Color Appearance Models are biological neural networks that consist of a cascade of linear+nonlinear layers that transform the measurements at the retina into an internal representation of color that correlates with psychophysical experience. The basic layers of these networks include: (1) chromatic adaptation (normalization of the mean and covariance of the color manifold), (2) change to opponent color channels (PCA-like rotation), and (3) saturating nonlinearities to get perceptually Euclidean color representations (dimension-wise equalization). The Efficient Coding Hypothesis in neuroscience argues that these transforms should emerge from information theory [Barlow Proc.Nat.Phys.Lab.59, Barlow Network 01]. In the specific case of color vision there are a number of evidences of this [Buschbaum Proc.Roy.Soc.83, Twer Network 01, Laparra&Malo Neural Comp. 12, Laparra&Malo Front.Human.Neurosci.15]. The question for these color networks is, what is the coding gain due to the different mechanisms in the networks?

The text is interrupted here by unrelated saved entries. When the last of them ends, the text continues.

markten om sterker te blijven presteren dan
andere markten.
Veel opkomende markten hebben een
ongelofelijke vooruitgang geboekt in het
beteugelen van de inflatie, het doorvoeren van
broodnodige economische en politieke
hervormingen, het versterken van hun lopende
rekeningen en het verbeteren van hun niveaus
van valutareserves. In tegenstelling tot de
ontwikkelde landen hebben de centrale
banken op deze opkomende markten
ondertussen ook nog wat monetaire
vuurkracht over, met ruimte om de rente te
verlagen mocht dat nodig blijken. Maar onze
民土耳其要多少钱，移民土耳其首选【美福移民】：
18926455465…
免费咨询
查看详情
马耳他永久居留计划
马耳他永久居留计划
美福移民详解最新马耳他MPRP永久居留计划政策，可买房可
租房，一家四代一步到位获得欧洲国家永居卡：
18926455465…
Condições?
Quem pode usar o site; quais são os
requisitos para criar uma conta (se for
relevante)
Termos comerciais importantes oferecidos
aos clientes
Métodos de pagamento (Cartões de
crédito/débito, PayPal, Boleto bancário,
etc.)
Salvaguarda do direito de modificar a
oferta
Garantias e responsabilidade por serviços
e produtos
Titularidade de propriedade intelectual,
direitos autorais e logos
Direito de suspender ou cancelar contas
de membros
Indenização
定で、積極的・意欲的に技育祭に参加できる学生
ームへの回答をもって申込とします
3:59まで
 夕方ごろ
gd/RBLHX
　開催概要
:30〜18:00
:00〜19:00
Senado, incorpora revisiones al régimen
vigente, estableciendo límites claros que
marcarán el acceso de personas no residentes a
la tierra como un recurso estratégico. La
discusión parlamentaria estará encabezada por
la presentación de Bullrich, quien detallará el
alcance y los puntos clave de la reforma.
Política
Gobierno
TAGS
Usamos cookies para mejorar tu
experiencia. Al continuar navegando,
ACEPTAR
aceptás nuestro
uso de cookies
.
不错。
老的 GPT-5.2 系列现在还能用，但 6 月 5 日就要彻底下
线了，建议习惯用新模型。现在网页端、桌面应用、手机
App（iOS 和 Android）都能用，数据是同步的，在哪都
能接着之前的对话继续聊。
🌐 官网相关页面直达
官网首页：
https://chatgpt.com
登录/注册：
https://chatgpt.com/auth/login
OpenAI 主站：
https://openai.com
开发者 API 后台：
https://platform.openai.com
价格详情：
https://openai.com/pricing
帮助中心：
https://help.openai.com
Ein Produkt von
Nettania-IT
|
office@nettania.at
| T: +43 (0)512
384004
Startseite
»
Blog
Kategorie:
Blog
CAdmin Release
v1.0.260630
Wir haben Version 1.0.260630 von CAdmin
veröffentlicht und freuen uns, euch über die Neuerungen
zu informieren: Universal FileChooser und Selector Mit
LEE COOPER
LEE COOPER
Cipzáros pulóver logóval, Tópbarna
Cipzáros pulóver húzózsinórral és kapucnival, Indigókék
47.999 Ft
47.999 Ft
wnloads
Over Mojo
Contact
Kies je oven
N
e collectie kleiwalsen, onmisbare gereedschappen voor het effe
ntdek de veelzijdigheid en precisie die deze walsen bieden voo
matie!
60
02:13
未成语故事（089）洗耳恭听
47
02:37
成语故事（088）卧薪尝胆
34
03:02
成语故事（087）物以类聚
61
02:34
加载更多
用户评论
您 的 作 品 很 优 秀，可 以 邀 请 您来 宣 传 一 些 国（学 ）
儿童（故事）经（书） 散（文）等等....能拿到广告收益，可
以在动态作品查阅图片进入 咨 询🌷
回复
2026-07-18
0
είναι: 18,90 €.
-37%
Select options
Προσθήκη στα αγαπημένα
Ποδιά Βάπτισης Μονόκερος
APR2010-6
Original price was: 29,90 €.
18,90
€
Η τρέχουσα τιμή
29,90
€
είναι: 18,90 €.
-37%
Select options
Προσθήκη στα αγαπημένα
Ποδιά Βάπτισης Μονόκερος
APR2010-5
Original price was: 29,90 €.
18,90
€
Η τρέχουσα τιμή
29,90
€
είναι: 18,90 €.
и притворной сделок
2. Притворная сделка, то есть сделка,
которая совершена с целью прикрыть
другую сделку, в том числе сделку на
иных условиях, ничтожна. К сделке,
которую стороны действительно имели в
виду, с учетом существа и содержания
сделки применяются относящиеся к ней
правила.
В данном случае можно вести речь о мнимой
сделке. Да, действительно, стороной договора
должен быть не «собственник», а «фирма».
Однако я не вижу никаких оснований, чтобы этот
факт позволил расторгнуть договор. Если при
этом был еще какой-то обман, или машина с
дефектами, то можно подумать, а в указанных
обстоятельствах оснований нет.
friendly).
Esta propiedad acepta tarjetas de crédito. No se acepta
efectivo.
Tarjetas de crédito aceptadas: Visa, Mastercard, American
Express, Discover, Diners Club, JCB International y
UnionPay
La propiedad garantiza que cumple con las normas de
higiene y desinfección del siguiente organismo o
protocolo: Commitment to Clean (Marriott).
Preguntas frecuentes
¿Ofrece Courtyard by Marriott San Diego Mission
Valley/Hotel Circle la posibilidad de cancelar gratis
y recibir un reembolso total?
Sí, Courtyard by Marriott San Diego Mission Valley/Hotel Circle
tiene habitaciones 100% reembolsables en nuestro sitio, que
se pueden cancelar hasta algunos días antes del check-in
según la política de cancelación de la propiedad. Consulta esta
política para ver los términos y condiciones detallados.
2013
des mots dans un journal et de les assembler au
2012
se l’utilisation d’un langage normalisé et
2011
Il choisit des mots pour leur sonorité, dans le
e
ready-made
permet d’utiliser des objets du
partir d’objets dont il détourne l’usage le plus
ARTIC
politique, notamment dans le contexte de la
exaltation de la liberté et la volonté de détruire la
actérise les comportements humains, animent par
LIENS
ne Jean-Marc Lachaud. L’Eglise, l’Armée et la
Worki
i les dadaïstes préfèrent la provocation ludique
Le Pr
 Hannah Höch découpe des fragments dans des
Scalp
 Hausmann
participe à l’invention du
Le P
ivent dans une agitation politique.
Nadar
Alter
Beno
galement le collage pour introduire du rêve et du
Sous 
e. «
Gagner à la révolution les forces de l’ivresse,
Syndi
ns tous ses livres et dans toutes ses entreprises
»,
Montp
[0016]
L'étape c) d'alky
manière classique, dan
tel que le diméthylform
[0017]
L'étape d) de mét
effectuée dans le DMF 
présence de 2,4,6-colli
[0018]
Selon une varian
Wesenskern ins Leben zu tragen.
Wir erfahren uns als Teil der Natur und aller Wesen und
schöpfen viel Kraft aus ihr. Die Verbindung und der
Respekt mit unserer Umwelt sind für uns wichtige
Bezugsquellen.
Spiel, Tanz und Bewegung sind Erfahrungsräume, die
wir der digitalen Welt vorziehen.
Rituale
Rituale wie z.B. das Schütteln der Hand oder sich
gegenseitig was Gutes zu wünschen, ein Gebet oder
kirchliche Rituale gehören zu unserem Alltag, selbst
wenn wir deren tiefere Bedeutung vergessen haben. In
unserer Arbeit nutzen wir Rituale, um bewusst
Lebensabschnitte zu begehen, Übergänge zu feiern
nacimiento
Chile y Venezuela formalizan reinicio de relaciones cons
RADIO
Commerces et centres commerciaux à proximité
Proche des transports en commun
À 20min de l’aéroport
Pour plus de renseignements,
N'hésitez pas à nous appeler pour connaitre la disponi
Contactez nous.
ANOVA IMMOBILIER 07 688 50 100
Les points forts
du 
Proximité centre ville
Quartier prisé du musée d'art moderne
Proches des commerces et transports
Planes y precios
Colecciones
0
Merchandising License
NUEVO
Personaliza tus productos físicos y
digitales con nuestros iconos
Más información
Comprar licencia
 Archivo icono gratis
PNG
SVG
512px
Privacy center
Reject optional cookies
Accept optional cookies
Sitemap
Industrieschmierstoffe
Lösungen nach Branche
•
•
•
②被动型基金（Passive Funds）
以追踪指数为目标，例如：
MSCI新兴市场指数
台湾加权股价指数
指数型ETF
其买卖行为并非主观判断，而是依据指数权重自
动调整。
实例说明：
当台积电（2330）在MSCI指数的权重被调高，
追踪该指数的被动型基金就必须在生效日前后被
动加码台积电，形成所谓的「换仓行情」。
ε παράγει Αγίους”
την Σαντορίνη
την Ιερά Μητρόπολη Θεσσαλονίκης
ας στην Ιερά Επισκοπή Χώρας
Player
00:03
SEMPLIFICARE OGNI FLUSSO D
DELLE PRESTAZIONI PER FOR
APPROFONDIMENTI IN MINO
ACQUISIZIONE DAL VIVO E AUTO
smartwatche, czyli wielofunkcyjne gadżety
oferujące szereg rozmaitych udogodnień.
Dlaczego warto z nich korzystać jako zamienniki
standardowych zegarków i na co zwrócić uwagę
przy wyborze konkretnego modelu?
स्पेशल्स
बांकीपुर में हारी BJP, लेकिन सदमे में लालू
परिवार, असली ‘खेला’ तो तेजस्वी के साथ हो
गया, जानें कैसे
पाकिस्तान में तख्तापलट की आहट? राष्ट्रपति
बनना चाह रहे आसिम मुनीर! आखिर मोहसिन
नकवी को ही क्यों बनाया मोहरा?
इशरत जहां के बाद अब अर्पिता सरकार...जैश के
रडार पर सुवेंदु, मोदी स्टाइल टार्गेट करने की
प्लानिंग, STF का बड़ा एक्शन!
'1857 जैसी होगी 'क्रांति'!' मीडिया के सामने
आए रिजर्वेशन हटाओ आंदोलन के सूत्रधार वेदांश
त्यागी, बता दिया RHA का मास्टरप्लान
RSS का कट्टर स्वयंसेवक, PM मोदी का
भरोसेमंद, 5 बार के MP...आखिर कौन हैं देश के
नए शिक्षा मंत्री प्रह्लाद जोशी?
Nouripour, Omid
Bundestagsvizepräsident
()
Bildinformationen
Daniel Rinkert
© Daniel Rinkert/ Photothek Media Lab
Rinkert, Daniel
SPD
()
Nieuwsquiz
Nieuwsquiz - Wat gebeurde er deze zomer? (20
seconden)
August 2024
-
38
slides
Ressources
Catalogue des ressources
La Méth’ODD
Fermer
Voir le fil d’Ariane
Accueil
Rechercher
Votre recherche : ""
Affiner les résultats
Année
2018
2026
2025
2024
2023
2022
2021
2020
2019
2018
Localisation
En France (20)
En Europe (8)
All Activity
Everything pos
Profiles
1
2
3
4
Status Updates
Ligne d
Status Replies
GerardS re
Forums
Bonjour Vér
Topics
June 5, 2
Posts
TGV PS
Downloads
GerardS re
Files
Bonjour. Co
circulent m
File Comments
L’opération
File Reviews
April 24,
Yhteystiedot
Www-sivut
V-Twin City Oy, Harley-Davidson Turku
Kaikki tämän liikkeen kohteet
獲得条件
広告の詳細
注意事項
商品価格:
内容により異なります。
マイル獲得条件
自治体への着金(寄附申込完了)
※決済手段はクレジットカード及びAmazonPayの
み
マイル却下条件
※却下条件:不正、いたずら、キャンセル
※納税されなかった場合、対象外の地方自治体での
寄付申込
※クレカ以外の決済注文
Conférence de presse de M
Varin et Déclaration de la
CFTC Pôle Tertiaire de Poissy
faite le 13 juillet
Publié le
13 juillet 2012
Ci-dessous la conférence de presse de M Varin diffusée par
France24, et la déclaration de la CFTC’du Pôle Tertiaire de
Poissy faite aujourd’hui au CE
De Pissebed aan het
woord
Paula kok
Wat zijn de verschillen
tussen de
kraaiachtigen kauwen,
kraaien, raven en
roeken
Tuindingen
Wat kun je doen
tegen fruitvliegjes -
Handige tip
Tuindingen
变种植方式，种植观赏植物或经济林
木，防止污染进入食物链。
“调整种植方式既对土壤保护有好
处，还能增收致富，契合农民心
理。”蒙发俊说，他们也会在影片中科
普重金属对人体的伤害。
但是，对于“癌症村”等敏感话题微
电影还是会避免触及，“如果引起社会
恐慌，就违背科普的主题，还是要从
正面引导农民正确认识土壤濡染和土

In this work, representative Color Appearance Models are analyzed in terms of how they modify the statistical redundancy along the network and how much information is transferred from the input to the noisy response. The proposed information-theoretic analysis is done using methods and data that were not available before: (1) new statistical tools to estimate (multivariate) information-theoretic quantities between multidimensional sets based on Gaussianization [Laparra&Malo IEEE Trans.Neur.Nets.11, Johnson, Laparra & Malo ICML 19], and (2) new colorimetrically calibrated scenes in different CIE illuminations for proper evaluation of chromatic adaptation [Gutmann,Laparra, Hyvarinen & Malo PLOS 14].
Results identify the psychophysical mechanisms critically responsible for gains in chromatic information transference: opponent channels and their nonlinear nature are more important than chromatic adaptation at the retina. Moreover, our visual neural pathway allocates at least 70% of the information capacity for spatial information as opposed to only 30% devoted to color.